- Opening Delimiter -

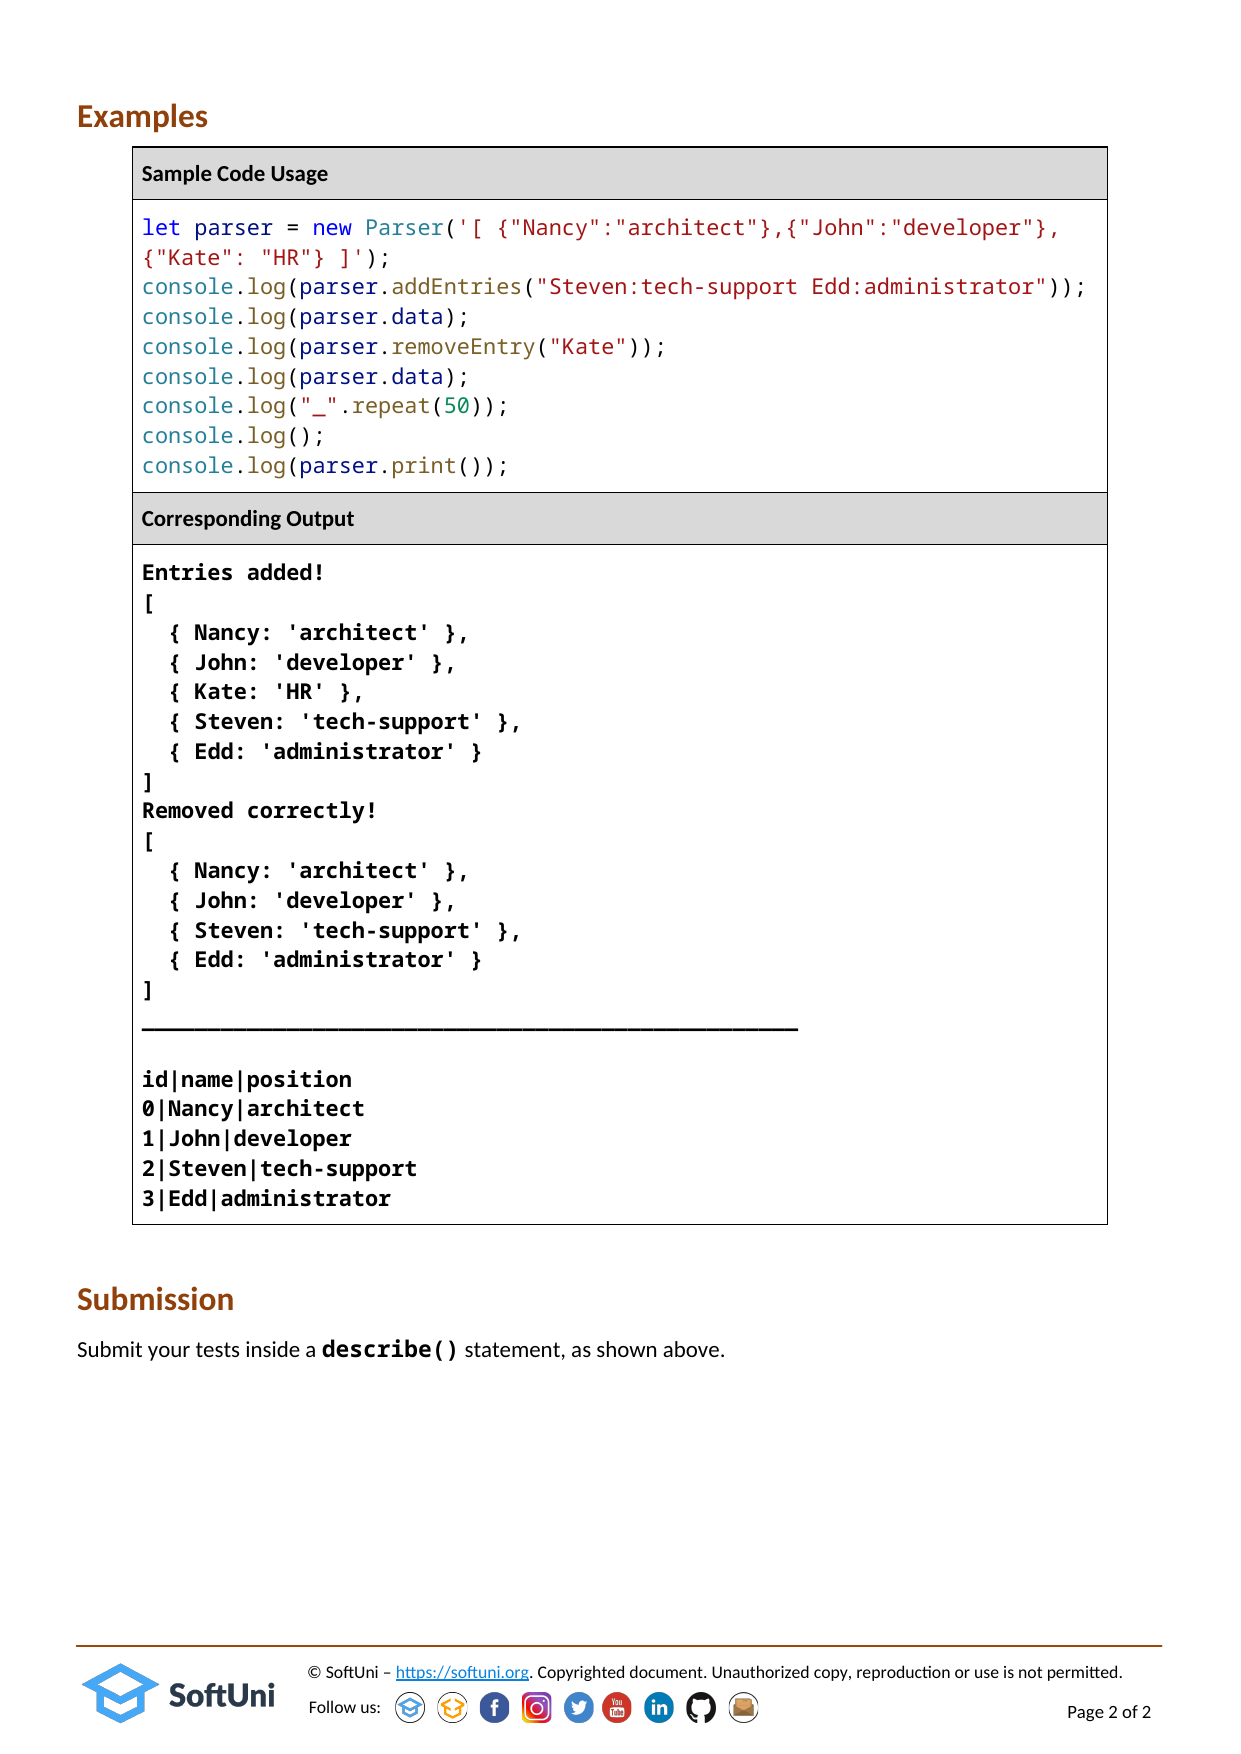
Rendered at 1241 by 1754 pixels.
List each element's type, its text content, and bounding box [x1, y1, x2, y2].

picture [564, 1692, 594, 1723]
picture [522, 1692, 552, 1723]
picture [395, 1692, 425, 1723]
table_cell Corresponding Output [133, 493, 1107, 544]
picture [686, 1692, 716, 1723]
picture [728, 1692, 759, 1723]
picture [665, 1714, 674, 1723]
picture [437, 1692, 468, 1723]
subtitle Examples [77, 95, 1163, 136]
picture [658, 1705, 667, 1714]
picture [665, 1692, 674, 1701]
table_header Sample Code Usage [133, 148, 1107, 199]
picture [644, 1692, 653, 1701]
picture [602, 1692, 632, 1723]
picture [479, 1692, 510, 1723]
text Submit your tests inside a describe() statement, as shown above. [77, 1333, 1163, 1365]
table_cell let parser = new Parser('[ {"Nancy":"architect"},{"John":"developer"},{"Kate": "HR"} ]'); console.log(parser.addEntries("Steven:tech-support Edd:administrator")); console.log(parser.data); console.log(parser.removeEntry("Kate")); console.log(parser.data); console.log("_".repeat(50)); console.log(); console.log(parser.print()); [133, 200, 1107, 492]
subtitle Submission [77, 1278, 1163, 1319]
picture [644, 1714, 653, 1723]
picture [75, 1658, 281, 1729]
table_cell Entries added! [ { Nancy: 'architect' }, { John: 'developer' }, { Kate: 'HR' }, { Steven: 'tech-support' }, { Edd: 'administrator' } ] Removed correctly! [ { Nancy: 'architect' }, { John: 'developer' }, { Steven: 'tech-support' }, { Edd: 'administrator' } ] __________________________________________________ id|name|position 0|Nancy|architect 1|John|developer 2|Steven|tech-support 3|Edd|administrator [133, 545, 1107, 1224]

- Closing Delimiter -

*WORK INSTRUCTION*
Every line of the material must be reproduced verbatim; the pictures are to be omitted.

*RESULT*
Rendered at 1241 by 1754 pixels.
List each element's type, its text content, and bounding box [x1, y1, x2, y2].

picture [564, 1692, 594, 1723]
picture [522, 1692, 552, 1723]
picture [395, 1692, 425, 1723]
table_cell Corresponding Output [133, 493, 1107, 544]
picture [686, 1692, 716, 1723]
picture [728, 1692, 759, 1723]
picture [665, 1714, 674, 1723]
picture [437, 1692, 468, 1723]
subtitle Examples [77, 95, 1163, 136]
picture [658, 1705, 667, 1714]
picture [665, 1692, 674, 1701]
table_header Sample Code Usage [133, 148, 1107, 199]
picture [644, 1692, 653, 1701]
picture [602, 1692, 632, 1723]
picture [479, 1692, 510, 1723]
text Submit your tests inside a describe() statement, as shown above. [77, 1333, 1163, 1365]
table_cell let parser = new Parser('[ {"Nancy":"architect"},{"John":"developer"},{"Kate": "HR"} ]'); console.log(parser.addEntries("Steven:tech-support Edd:administrator")); console.log(parser.data); console.log(parser.removeEntry("Kate")); console.log(parser.data); console.log("_".repeat(50)); console.log(); console.log(parser.print()); [133, 200, 1107, 492]
subtitle Submission [77, 1278, 1163, 1319]
picture [644, 1714, 653, 1723]
picture [75, 1658, 281, 1729]
table_cell Entries added! [ { Nancy: 'architect' }, { John: 'developer' }, { Kate: 'HR' }, { Steven: 'tech-support' }, { Edd: 'administrator' } ] Removed correctly! [ { Nancy: 'architect' }, { John: 'developer' }, { Steven: 'tech-support' }, { Edd: 'administrator' } ] __________________________________________________ id|name|position 0|Nancy|architect 1|John|developer 2|Steven|tech-support 3|Edd|administrator [133, 545, 1107, 1224]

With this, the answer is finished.